MRI for Breast Cancer Screening? Depends on Your Patient
Published on the Nov. 15, 2011, DiagnosticImaging.com website
By Whitney L.J. Howell
Mammography versus magnetic resonance imaging (MRI) has been a long-standing debate among industry leaders. The general consensus today, however, is while both tests effectively detect breast cancer and can work hand-in-hand, mammography is still indispensable.
According to the American Cancer Society, each year brings 1.3 million new breast cancer diagnoses, and catching these incidents early is critical to saving lives. While mammography has sliced the associated death rate by 30 percent since 1990, 465,000 women still die each year.

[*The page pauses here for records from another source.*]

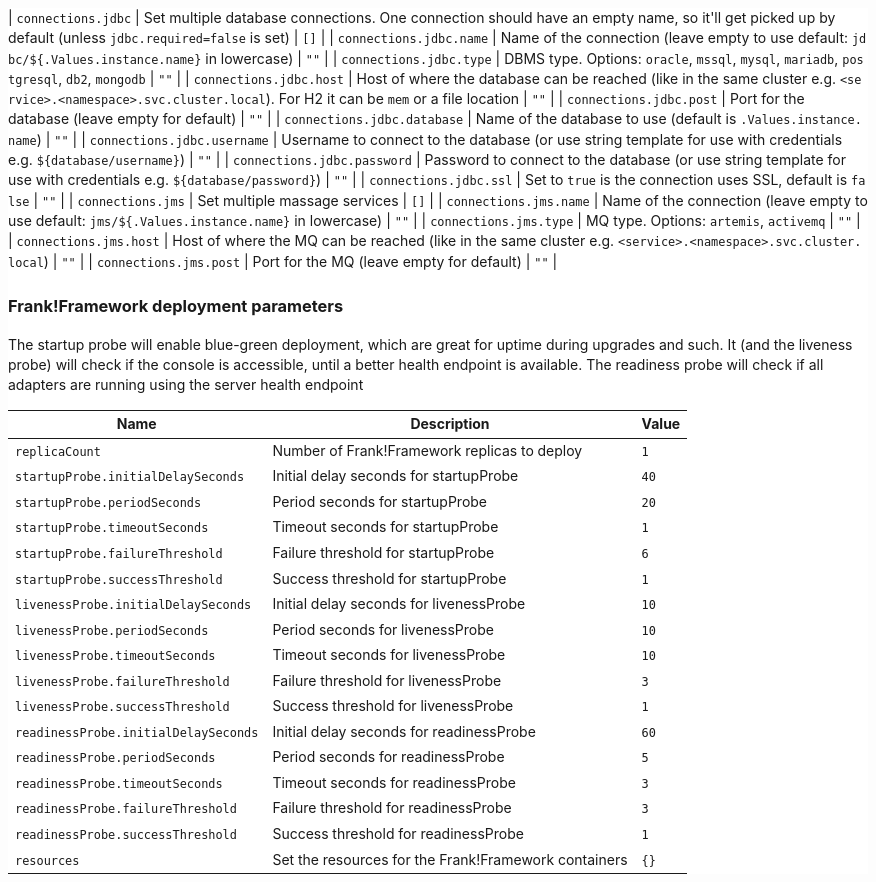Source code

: | `connections.jdbc`          | Set multiple database connections. One connection should have an empty name, so it'll get picked up by default (unless `jdbc.required=false` is set)           | `[]`   |
| `connections.jdbc.name`     | Name of the connection (leave empty to use default: `jdbc/${.Values.instance.name}` in lowercase)                                                              | `""`   |
| `connections.jdbc.type`     | DBMS type. Options: `oracle`, `mssql`, `mysql`, `mariadb`, `postgresql`, `db2`, `mongodb`                                                                      | `""`   |
| `connections.jdbc.host`     | Host of where the database can be reached (like in the same cluster e.g. `<service>.<namespace>.svc.cluster.local`). For H2 it can be `mem` or a file location | `""`   |
| `connections.jdbc.post`     | Port for the database (leave empty for default)                                                                                                                | `""`   |
| `connections.jdbc.database` | Name of the database to use (default is `.Values.instance.name`)                                                                                               | `""`   |
| `connections.jdbc.username` | Username to connect to the database (or use string template for use with credentials e.g. `${database/username}`)                                              | `""`   |
| `connections.jdbc.password` | Password to connect to the database (or use string template for use with credentials e.g. `${database/password}`)                                              | `""`   |
| `connections.jdbc.ssl`      | Set to `true` is the connection uses SSL, default is `false`                                                                                                   | `""`   |
| `connections.jms`           | Set multiple massage services                                                                                                                                  | `[]`   |
| `connections.jms.name`      | Name of the connection (leave empty to use default: `jms/${.Values.instance.name}` in lowercase)                                                               | `""`   |
| `connections.jms.type`      | MQ type. Options: `artemis`, `activemq`                                                                                                                        | `""`   |
| `connections.jms.host`      | Host of where the MQ can be reached (like in the same cluster e.g. `<service>.<namespace>.svc.cluster.local`)                                                  | `""`   |
| `connections.jms.post`      | Port for the MQ (leave empty for default)                                                                                                                      | `""`   |

### Frank!Framework deployment parameters

The startup probe will enable blue-green deployment, which are great for uptime during upgrades and such.
It (and the liveness probe) will check if the console is accessible, until a better health endpoint is available.
The readiness probe will check if all adapters are running using the server health endpoint

| Name                                 | Description                                              | Value     |
| ------------------------------------ | -------------------------------------------------------- | --------- |
| `replicaCount`                       | Number of Frank!Framework replicas to deploy             | `1`       |
| `startupProbe.initialDelaySeconds`   | Initial delay seconds for startupProbe                   | `40`      |
| `startupProbe.periodSeconds`         | Period seconds for startupProbe                          | `20`      |
| `startupProbe.timeoutSeconds`        | Timeout seconds for startupProbe                         | `1`       |
| `startupProbe.failureThreshold`      | Failure threshold for startupProbe                       | `6`       |
| `startupProbe.successThreshold`      | Success threshold for startupProbe                       | `1`       |
| `livenessProbe.initialDelaySeconds`  | Initial delay seconds for livenessProbe                  | `10`      |
| `livenessProbe.periodSeconds`        | Period seconds for livenessProbe                         | `10`      |
| `livenessProbe.timeoutSeconds`       | Timeout seconds for livenessProbe                        | `10`      |
| `livenessProbe.failureThreshold`     | Failure threshold for livenessProbe                      | `3`       |
| `livenessProbe.successThreshold`     | Success threshold for livenessProbe                      | `1`       |
| `readinessProbe.initialDelaySeconds` | Initial delay seconds for readinessProbe                 | `60`      |
| `readinessProbe.periodSeconds`       | Period seconds for readinessProbe                        | `5`       |
| `readinessProbe.timeoutSeconds`      | Timeout seconds for readinessProbe                       | `3`       |
| `readinessProbe.failureThreshold`    | Failure threshold for readinessProbe                     | `3`       |
| `readinessProbe.successThreshold`    | Success threshold for readinessProbe                     | `1`       |
| `resources`                          | Set the resources for the Frank!Framework containers     | `{}`      |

But breast imaging isn’t about choosing one scan over another, said Mitchell Schnall, MD, a Hospital of the University of Pennsylvania radiologist. Instead, you should focus on using both techniques correctly to identify cancers earlier when they’re smaller and potentially more treatable.
“We shouldn’t talk about MRI or mammography — they’re different modalities with different roles,” Schnall said. “Mammography is for general patient screening, and we use MRI to screen our high-risk patients. Their roles are complementary. The discussion should never be which one do we do.”
And the screenings aren’t interchangeable, experts said.
“Mammography is the backbone of how we diagnose breast cancer,” said David Dershaw, MD, a radiologist with Memorial Sloan-Kettering Cancer Center. “There are situations where MRI can add information we can’t get from mammography, but it can’t be a replacement.”